The acts of kindness, the outpouring of support, and the love of country is what he chooses to remember this twentieth anniversary of the attack.

“It didn’t matter if you were old, young, male, female, black, white – you came to help and do what you could do,” he concludes. “Everyone was part of a common goal.”


Service set for 20th Anniversary of 9-11

We Remember

9-11-2011: Scouts routinely take part in the 9-11 remembrance ceremony in Newnan each year, including in 2011 when these Cub Scouts participated. Photo courtesy of Verna Funk.

9-11-2011: Scouts routinely take part in the 9-11 remembrance ceremony in Newnan each year, including in 2011 when these Cub Scouts participated. Photo courtesy of Verna Funk.

For almost each of the 20 years since the terrorist attacks on September 11, 2001, Verna Funk has spearheaded a memory vigil. The first was two decades ago on the day after the tragedy.

"Our Cub Scouts were meeting at St. George Catholic Church, so we wrote "Get Well America" letters and sent them to President Bush and had a candlelight ceremony," she recalls.

Since then, Funk has led an observance almost each year since 9-11. This year's event is set for Saturday, September 11, at 7 p.m. at Veteran's Memorial Park at the corner of Jackson Street and Temple Avenue in downtown Newnan. Funk encourages guests to bring lawn chairs for the one-hour ceremony.

The theme of this year's service is based on Alan Jackson's hit song "Where Were You (When the World Stopped Turning)," according to Funk.

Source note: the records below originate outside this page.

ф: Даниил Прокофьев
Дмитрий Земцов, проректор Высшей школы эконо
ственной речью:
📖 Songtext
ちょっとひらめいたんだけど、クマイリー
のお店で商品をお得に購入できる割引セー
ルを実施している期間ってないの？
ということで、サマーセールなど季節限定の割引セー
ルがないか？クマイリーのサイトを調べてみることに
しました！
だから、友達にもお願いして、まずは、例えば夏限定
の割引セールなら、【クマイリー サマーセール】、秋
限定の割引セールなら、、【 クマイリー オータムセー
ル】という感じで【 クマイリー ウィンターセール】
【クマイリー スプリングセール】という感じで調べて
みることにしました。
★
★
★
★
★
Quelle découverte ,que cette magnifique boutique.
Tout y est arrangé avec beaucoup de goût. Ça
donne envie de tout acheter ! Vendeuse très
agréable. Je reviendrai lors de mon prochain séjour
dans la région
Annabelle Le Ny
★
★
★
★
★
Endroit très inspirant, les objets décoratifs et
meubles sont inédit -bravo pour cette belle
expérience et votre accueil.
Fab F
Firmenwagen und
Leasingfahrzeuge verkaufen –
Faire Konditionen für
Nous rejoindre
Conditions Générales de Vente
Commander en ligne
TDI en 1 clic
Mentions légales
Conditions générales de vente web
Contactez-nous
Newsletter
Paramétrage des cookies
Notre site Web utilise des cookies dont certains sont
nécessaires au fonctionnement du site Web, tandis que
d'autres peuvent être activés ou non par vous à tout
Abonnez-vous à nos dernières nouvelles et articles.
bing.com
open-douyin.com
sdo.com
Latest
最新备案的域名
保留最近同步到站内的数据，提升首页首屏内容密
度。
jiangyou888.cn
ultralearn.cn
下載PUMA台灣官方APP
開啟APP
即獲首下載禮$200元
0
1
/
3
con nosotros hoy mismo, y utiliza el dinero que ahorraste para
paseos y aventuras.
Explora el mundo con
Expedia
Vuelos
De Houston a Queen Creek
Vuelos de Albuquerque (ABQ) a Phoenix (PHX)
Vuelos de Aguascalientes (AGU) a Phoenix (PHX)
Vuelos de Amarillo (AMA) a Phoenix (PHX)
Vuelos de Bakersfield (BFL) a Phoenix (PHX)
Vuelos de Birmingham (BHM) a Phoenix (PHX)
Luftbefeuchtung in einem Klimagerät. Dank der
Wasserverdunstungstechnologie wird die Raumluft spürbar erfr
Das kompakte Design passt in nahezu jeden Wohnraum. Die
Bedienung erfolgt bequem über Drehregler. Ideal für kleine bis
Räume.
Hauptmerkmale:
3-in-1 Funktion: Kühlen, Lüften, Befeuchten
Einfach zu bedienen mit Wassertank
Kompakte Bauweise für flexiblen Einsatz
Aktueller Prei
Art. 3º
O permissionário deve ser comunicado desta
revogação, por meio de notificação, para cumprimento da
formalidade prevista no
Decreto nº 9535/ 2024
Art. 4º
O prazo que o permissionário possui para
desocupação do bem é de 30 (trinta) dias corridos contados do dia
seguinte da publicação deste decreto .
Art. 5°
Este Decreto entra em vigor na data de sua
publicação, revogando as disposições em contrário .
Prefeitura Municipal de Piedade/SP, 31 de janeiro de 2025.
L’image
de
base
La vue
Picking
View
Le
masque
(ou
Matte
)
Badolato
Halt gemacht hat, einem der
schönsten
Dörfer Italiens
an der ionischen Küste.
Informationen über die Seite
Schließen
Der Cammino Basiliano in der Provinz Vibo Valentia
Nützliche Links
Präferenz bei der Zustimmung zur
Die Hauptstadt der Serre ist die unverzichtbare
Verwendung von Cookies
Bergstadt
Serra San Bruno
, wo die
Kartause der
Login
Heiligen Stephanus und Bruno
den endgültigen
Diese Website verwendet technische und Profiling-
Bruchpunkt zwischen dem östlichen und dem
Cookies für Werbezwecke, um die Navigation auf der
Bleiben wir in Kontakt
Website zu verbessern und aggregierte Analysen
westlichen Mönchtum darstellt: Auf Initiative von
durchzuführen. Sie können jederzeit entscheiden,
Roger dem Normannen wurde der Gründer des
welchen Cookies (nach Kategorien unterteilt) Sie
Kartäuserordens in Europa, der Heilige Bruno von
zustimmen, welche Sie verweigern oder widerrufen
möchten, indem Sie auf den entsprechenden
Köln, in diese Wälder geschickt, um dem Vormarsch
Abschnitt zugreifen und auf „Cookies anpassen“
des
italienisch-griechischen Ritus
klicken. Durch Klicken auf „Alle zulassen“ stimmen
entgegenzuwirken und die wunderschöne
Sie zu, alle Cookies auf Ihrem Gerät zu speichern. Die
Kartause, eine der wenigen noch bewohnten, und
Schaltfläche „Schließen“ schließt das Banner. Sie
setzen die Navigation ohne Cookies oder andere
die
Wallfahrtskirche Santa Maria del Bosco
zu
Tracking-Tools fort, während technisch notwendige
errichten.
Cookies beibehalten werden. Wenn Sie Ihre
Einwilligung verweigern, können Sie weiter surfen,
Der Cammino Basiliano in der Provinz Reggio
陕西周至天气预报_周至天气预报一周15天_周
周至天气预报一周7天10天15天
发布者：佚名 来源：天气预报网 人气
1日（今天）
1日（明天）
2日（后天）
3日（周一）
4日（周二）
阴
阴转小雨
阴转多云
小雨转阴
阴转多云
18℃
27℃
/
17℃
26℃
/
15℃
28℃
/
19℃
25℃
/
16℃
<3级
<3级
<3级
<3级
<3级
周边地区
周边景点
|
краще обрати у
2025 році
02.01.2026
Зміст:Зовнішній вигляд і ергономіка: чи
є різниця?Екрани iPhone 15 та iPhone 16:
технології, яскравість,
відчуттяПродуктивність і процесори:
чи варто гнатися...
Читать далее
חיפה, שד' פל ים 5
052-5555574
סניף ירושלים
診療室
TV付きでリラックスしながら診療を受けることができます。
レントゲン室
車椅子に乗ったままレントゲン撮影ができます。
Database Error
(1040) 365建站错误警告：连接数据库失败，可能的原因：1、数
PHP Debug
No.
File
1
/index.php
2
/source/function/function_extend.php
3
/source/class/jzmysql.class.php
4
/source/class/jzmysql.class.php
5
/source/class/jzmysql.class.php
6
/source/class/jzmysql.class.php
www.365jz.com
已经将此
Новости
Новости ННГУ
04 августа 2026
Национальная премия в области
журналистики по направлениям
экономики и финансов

Past observances have included participants reading scripts of actual messages or recordings from those in the towers or on airplanes in 2001. This year's event will feature Coweta residents recalling where they were when they learned of the attack and how it impacted them, says Funk.

"It's the stories that sometimes you don't hear about, and we share stories like these every year.
We try to show the magnitude of the event," she says, recalling one such story in particular: "I remember that in Newnan after 9-11, people were stealing flags off of front porches because everybody wanted a flag to wave to show they were American."

Funk also recalls how 11 firefighters from the Coweta Fire Department rushed to New York to help with rescue and recovery efforts. (See article above.)

Along with singing the National Anthem and "God Bless America," the observance will include a rendition of Jackson's famous song, Funk adds.